Adopting Alinsky? Lowering the Bar on the Right

Since Obama won the White House, the most passionate debates I’ve witnessed or taken part in have not transpired with liberals, but with other conservatives.  I’ve heard this “in-fighting” described as the greatest advantage liberals have over us, accompanied by finger-shaking that we must band together at all cost.  On the contrary.  This internal strife, in fact, demonstrates the most critical element distinguishing us from the left, and we should cling to it ferociously.

The average lib doesn’t get this, or they wouldn’t be a lib.  (Yes, I know that’s what they say about us, too.)  Unfortunately, however, too many conservatives don’t truly grasp the implications, either.  The entire progressive philosophy seeks, not the identification of right from wrong, or a consistent attempt to adhere to principle, but rather to justify the means to a predetermined end, even if the end hasn’t been established as possible or even desirable.  Entitlement policies barely scratch the surface of this mentality underscoring the entire leftist strategy.  It’s demonstrated most clearly by “Rules for Radicals,” the infamous book from liberal icon Saul Alinsky, a man who honed his craft with a mob internship, and introduced his book with a dedication to Satan.  The whole of his thesis advocates doing anything it takes, barring nothing, to impose “progressive” policies.  Morality is relative among leftists, after all.  They love Nietzsche.

It so dominates their thinking that various leftist special interest groups will suppress their own supposed principles to maintain a facade of unity, turning a blind eye if fellow leftists are the offenders in question.  Consider the national Organization for Women, who seemingly had no objections to sexist remarks from former President Clinton, and which consistently lets the rap industry slide on its vulgar or violent depictions of women.  In kind, Alabama’s NAACP recently dropped its official objection to the genocide of millions of black infants through legalized abortion after a briefing from NOW.  They don’t hesitate to compromise their principles.  It’s their M.O., straight from the Alinsky handbook, and the very core of their philosophy.  Yet there are conservatives who insist we must strive to be more like them.

Considering the voting record of too many GOP legislators, you’d think there was a version called “Rules for Republicans:” forsaking their values, “reaching across the aisle” in the spirit of “compromise” (how did that word become so benevolent), trying to be all things to all people, hoping to secure re-election and the position of power.  It’s just another means to an end, but dare I say, an even less principled one than those pursued by leftists.  There are GOP players that have openly advocated the shady tactics of the Alinsky left, citing that our failure to do so thus far has contributed to the advancement of liberal policy.  It’s an absurd notion.  The GOP’s failure in holding back liberalism is precisely because it has, for decades, repeatedly chosen the liberal route of justification over principle.  The failure comes from not working diligently to market conservatism and standing steadfast for truth.  Instead, they often choose the lazy route, succumbing to that which we fight, and all the while obscuring the difference between left and right.

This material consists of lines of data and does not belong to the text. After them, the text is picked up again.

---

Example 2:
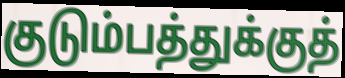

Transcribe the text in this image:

குடும்பத்துக்குத்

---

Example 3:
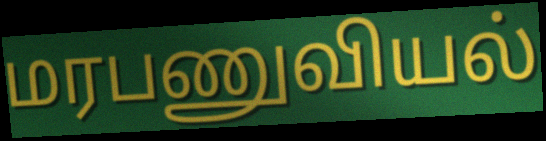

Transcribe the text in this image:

மரபணுவியல்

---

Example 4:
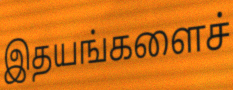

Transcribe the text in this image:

இதயங்களைச்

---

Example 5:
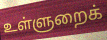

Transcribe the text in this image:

உள்ளுறைக்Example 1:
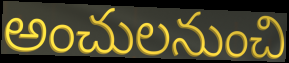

So how do you defeat the monster without becoming the monster?  This has always been among the greatest challenges of humanity.  But the mightiest armies in history have fallen before passionate people who wielded truth and fought with conviction.  Regardless of its label, at any given time in history, Conservative ideology has been rooted in the pursuit of truth, and in principled conviction that includes both the ends and the means.  Therein lies the conflict among conservatives: the debate between those who think we can “win” through compromise, continuing to behave more like the opposition, and those who recognize the futility of obscuring the difference.  So label it however you wish, Alinsky-ites.  Call it a stalled Congress.  Call it Tea Party, Third Party, or Independent.  I, for one, will not compromise for a contrived win.  I’d rather go down fighting.